If Mother Nature is the ultimate artist, then the Quakescape 3D Fabricator is her ultimate medium. The incredible art-making machine converts seismic waves into colored splotches, which are squirted onto a unique canvas – a topographical sub-section of Christchurch, New Zealand. Inspired by last year’s devastating quake in the region, the Quakescape is synched in with earthquake monitors, and it creates a painting each time seismic activity is detected.
Designed by Josh Newsome-White, Brooke Bowers, George Redmond, Richie Stewart, Hannah Warren, Philippa Shipley and James Boock, the Quakescape associates each color with a different degree of seismic activity. Grays and blues are excreted from paint tubes when minor waves are detected, while oranges and reds indicate higher magnitudes on the Richter Scale.

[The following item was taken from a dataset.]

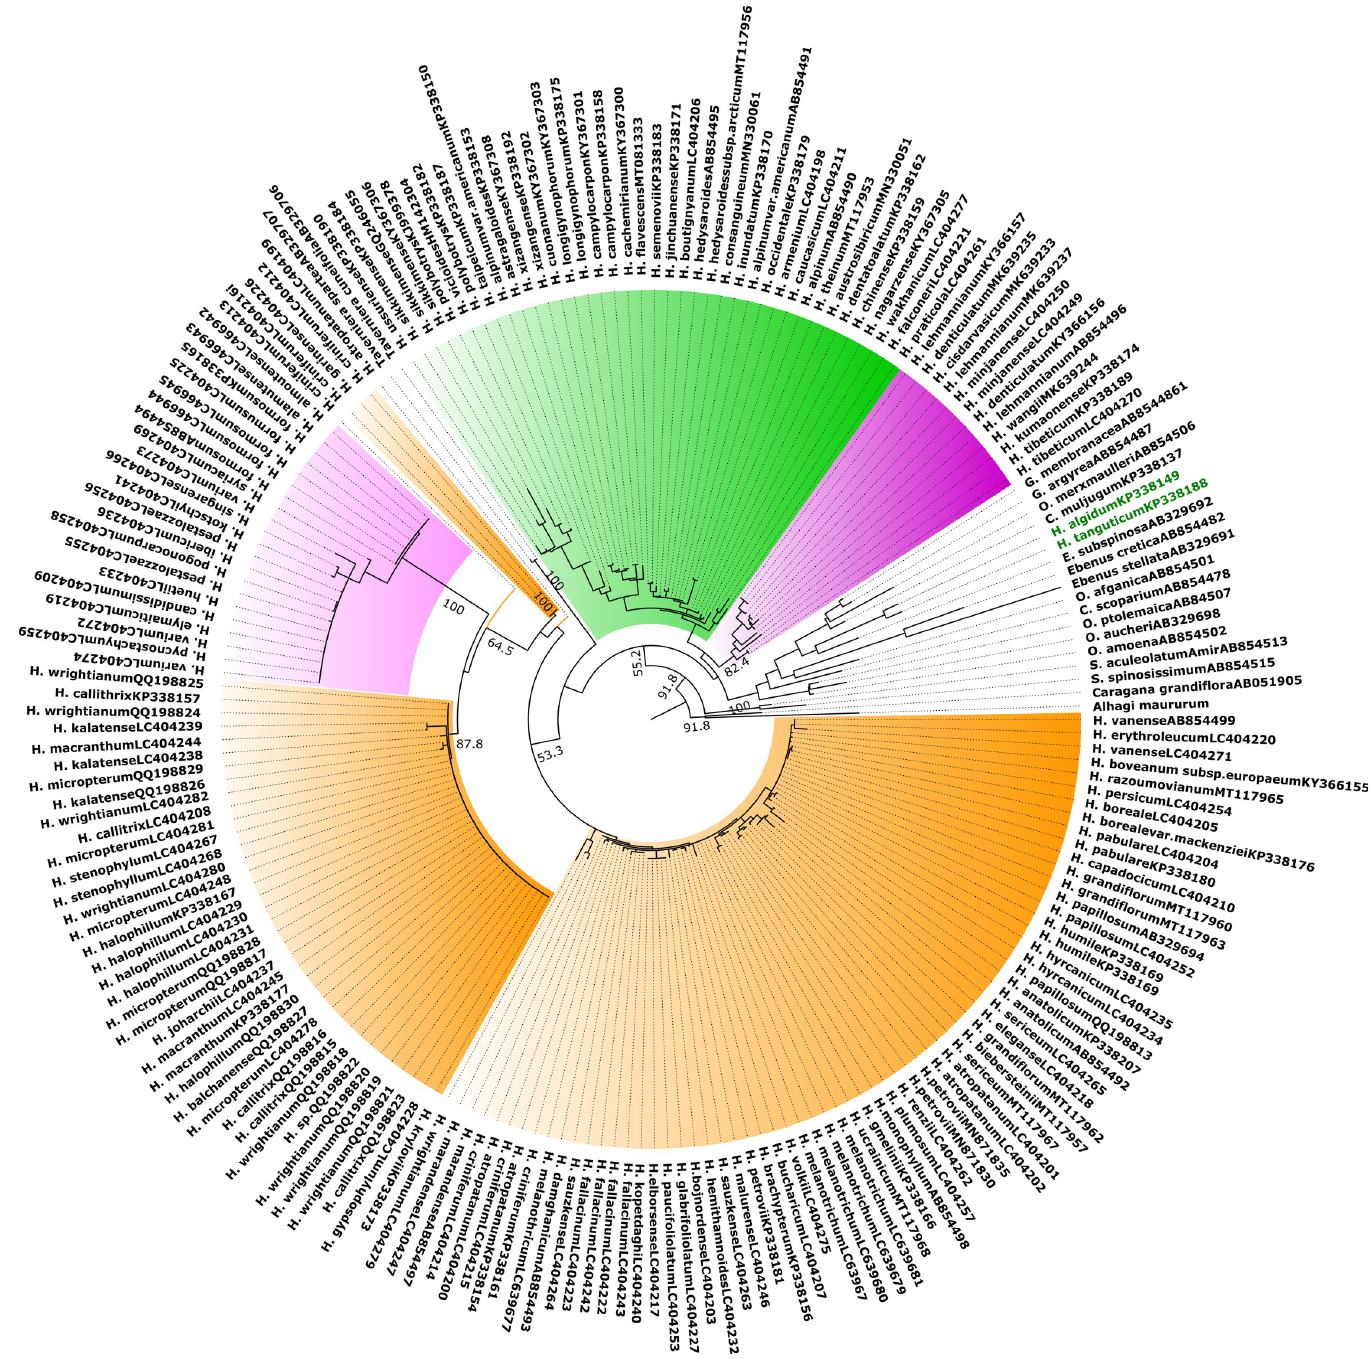
Fig 1. ITS1 sequence-structure Maximum-Likelihood tree calculated with R including a representative subset of 204 sequence-structure pairs from Hedysarum and its affiliated genera. Bootstrap support values from 1000 pseudo-replicates greater than 50% mapped at the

The device also synchs the appropriate color with the topographical region on the 3 dimensional canvas, over time creating a spin-art style recreation of the region’s earth trembles in vivid color.
The team, all students at Victoria University in Wellington, were inspired to create the Quakescape as a means of making something beautiful out of the natural disaster of the Christchurch quake. The painting robot creates works of art that double as records of seismic activity by trainslating the earth’s energy into the spectrum of the rainbow.
The Quakescape 3D Fabricator is not designed to benefit from the disaster of an earthquake, but instead to act as a bit of quake-created art therapy.